Приём, к которому равнодушны вампиры. Но не мёртвые жрецы. Добрых два десятка упырей рухает на колени, принимаясь собирать раскатившиеся кружочки из пластмассы и дерева. Я выкидываю ещё пригоршню и, взбежав по лестнице, оборачиваюсь уже с полными горстями серебряных гвоздиков. Такими цыганские щёголи каблуки подбивают.
— Только попробуйте подойти, у меня серебро! — я чуть-чуть наклоняю ладони, демонстрируя, что не блефую. Как я и ожидала, почти все пуговицы уже собраны.
— Вы мне обещали, вы обещали, — как заведённый, повторяет фон Адлигарб, прижимая к груди кулаки с зажатыми пуговками.
— Да заткнитесь, вы, князь без княжества… — Тип с коммуникатором кричит в аппарат:
— Сколько ваших во дворце? Каждый должен напасть на императора столько раз, сколько сможет. Максимально. Если надо, чёрт побери, подожгите дворец! У его сучки почти закончилась удача, ещё немного, и она умрёт. Просто действуйте!

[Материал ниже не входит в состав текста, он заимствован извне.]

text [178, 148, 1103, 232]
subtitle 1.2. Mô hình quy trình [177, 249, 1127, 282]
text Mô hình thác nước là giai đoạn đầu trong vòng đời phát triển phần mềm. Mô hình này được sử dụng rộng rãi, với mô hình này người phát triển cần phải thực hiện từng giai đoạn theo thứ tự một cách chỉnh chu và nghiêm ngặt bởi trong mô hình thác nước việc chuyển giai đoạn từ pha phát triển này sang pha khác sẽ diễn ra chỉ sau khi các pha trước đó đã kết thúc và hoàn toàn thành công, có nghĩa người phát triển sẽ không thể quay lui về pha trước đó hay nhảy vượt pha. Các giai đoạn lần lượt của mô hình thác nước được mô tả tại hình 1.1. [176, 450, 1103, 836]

Я чувствую что угодно, но только не прилив мужества. Совершенно точно не его. Где, поцелуй его мавка, мой муж? Я сейчас везунчик или нет? Раньше он всегда появлялся исключительно вовремя — например, когда меня чуть не убил мёртвый жрец в литовском отеле, после того, как я упокоила его приятеля. Или когда я в лесу заблудилась после теракта. Когда меня чуть не загрызла сумасшедшая собака… Всегда.
Кристо, ну где ты?!
Каждая секунда — это нож, втыкаемый в меня; капля крови, покидающая меня; ветка в костёр под моими пятками и искра на эту ветку.
— Фон Адлигарб, какого чёрта вы стоите? Во имя уз крови, вы мне родственник или нет?!
Угадала я или промахнулась, но старик Рихард вскидывает на меня глаза, и они твердеют. Не вижу, куда он девает пуговицы — он просто двигается быстрее, чем я успеваю понять — только замечаю, как его размазывает тенью — блеск — один из брошенных мною ножей входит в висок вампира с коммуникатором, как в разогретое масло, и упырь падает навзничь. Почти сразу. Взглянув в глаза фон Адлигарбу.